The less we allow ourselves to be beaten by the bosses the less intense will be our exploitation, the stronger will be our revolutionary resistance, the greater will be our consciousness of our dignity and the more vigorous will be our desire for freedom and well-being.
And consequently, we’ll be better able to prepare the blossoming of that great society where there’ll be no more rulers, no more fat cats. And we’ll be better able too, when we get there, to evolve in our new surroundings.
If, on the contrary, instead of starting our apprenticeship in freedom now, we show no interest in current life, showing contempt for the needs and passions of the present hour, it won’t be long before we dry out in a world of abstractions and become terrific at splitting hairs. And then, living in our dreams, our activity will dullen and, since we’ll have lost all contact with the masses, the day we’ll want to shake ourselves out of our torpor we’ll find ourselves stuck in the mud like an elephant.

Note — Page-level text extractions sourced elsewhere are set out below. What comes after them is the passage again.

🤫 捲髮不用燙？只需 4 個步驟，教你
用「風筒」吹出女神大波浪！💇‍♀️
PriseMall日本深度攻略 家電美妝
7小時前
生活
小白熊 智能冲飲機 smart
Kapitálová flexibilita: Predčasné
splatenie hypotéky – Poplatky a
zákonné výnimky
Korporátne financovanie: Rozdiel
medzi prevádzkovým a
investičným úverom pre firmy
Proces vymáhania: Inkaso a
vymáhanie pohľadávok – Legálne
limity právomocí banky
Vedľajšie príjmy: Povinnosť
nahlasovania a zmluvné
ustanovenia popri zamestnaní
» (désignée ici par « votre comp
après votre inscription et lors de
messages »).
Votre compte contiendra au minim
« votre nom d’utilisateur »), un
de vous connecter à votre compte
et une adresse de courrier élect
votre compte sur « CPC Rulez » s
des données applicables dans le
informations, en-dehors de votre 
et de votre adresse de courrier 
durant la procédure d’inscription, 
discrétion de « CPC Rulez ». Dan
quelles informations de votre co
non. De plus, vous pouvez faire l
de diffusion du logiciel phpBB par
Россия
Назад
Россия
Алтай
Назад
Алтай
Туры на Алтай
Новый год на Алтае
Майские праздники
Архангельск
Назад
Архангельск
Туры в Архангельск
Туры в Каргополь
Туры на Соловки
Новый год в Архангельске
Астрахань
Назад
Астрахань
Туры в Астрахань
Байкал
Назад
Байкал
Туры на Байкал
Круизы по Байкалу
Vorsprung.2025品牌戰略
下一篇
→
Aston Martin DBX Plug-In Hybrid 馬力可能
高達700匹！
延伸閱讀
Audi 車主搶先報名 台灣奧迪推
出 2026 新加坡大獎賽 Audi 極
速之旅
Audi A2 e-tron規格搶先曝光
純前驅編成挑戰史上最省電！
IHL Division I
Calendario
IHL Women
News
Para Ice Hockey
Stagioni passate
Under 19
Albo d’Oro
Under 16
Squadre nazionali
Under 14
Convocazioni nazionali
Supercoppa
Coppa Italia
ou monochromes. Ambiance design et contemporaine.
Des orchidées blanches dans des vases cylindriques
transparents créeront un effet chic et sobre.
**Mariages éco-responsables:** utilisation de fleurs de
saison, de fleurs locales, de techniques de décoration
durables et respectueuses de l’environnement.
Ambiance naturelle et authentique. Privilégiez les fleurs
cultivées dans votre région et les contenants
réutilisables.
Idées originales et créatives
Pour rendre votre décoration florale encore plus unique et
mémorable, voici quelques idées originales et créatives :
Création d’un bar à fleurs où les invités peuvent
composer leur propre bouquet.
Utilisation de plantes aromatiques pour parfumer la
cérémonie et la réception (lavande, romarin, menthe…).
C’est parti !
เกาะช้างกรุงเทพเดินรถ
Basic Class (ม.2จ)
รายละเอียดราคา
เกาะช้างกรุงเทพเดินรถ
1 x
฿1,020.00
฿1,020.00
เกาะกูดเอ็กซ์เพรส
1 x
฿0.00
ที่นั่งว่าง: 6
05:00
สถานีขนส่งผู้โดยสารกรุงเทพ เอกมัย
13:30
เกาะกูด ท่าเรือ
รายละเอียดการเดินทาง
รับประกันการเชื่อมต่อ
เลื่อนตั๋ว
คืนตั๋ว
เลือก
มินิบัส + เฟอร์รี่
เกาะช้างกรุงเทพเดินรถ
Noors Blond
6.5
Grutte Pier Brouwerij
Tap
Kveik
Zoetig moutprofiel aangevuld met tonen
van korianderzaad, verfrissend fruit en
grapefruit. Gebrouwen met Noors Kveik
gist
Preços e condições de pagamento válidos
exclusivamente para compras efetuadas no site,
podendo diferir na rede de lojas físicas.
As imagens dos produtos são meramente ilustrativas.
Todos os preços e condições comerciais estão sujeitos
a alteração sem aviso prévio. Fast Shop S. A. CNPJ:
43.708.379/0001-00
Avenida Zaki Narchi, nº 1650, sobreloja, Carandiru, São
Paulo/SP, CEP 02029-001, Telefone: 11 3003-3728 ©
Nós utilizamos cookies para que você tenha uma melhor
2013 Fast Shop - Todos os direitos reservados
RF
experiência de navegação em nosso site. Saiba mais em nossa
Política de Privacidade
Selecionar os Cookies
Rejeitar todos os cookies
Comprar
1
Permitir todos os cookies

So there’s no two ways about it: in order to bring about equilibrium in life, in order to take human activity to its highest level, neither the present nor the future should be neglected.
When one weighs more than the other the rupture of equilibrium isn’t pretty. When we’re stuck in the present we get lost in the pointless and the petty; if we fly off into the clouds we manage to freeze in the ideal.
And this is why I tell the boys who have some balls: don’t lose sight of either the present or the future. In this way they’ll reactivate the germination of hopeful ideas and the spirit of revolt.